Al Mahrouqi's career began in the aviation sector, in which she worked for the airline Emirates, as well as Gulf Air in Bahrain. In 2010, she was appointed Country Manager for Oman Air. In 2011, she was appointed as the Undersecretary for the Ministry of Tourism (MoT) for the Government of Oman. During her appointment, the MoT commissioned the development of a long-term vision for tourism to Oman. In 2016, Al Mahrouqi led the Omani delegation to the Gulf Cooperation Council (GCC) Tourism Summit in Saudi Arabia. She was also the vice-chair for the National Aviation Group of Oman's board of directors.

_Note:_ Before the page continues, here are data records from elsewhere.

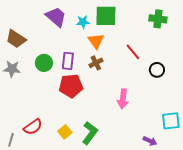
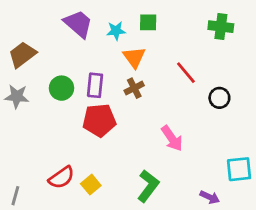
green square: (106, 16) -> (148, 22), size x0.6
brown trapezoid: (16, 39) -> (22, 55), turned 110
pink arrow: (123, 99) -> (172, 138), turned -42
red semicircle: (33, 127) -> (62, 178), moved
green L-shape: (90, 133) -> (148, 186), moved

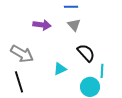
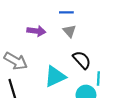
cyan triangle: (60, 69) -> (55, 76), size x1.6

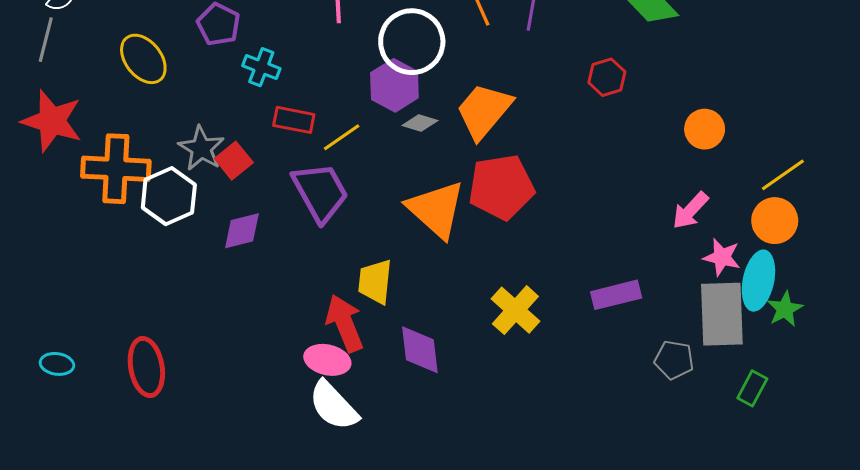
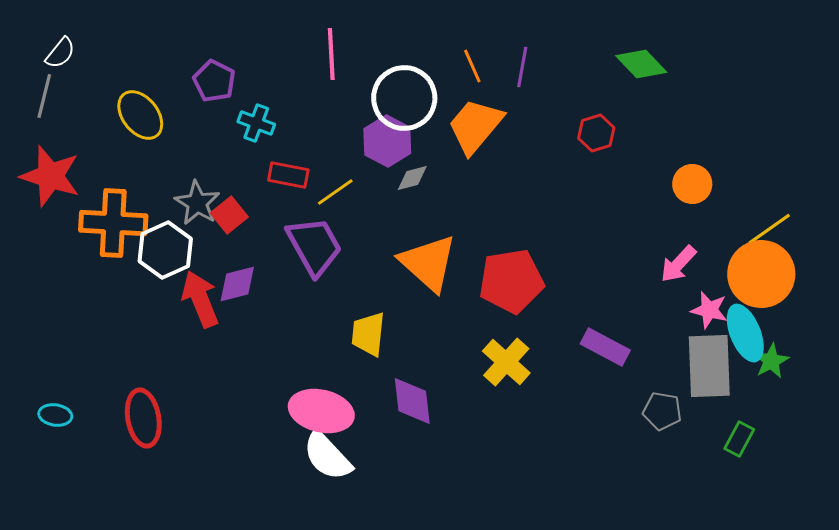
orange trapezoid: (484, 111) -> (475, 126), moved
gray diamond: (420, 123) -> (412, 178), turned -32
red pentagon: (501, 187) -> (511, 281), moved
orange circle: (775, 221) -> (761, 274), size x1.5
cyan ellipse: (758, 281) -> (745, 333), turned -34
purple rectangle: (616, 295) -> (605, 347), turned 42
red arrow: (345, 323) -> (200, 299), moved
pink ellipse: (327, 360) -> (321, 411), size x1.4

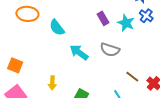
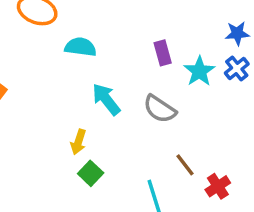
cyan semicircle: (57, 28) -> (81, 47), turned 120
yellow arrow: (52, 83) -> (78, 142), moved

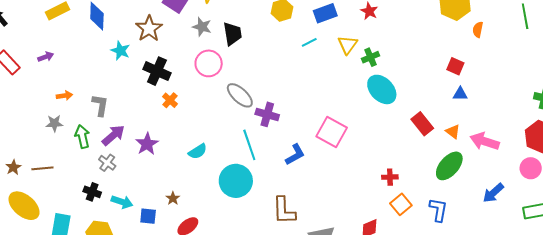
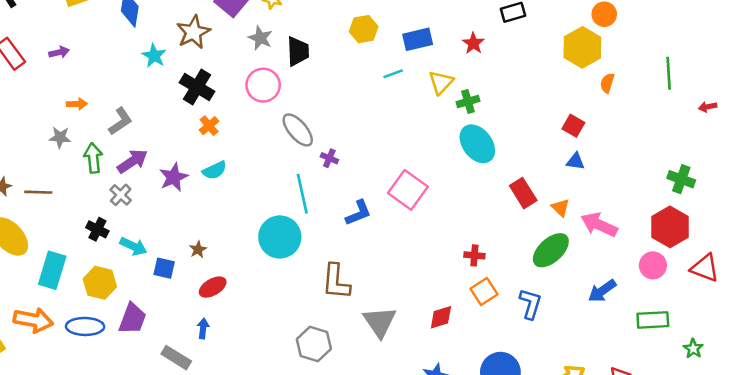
gray L-shape: (100, 105) -> (120, 121), turned 40
purple cross: (267, 114) -> (329, 158), size x0.6
cyan semicircle: (198, 151) -> (215, 170), moved

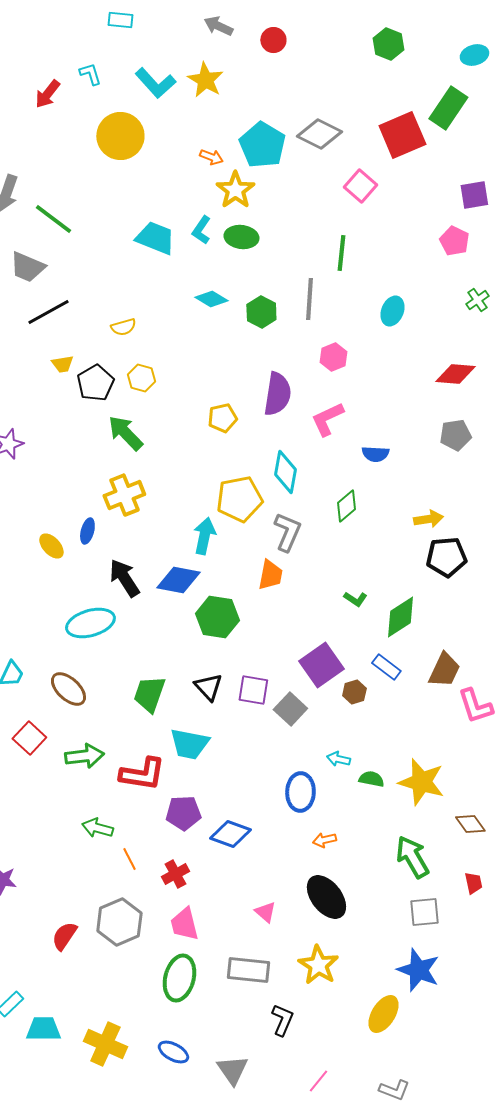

In 2015, Al Mahrouqi was awarded the Oman Civil Order (3rd Class) by Sultan Qaboos bin Said. In 2016, Al Mahrouqi was awarded the Golden Shield of Excellence for the Tourism Sector from the Arab Women's Council.

On October 2, 2022, she was appointed as the Omani Ambassador to Germany, presenting her credentials to Frank-Walter Steinmeier. Additionally, she serves as the non-resident Omani Ambassador to Denmark, Finland, Iceland, Norway, Poland, Sweden, and Ukraine.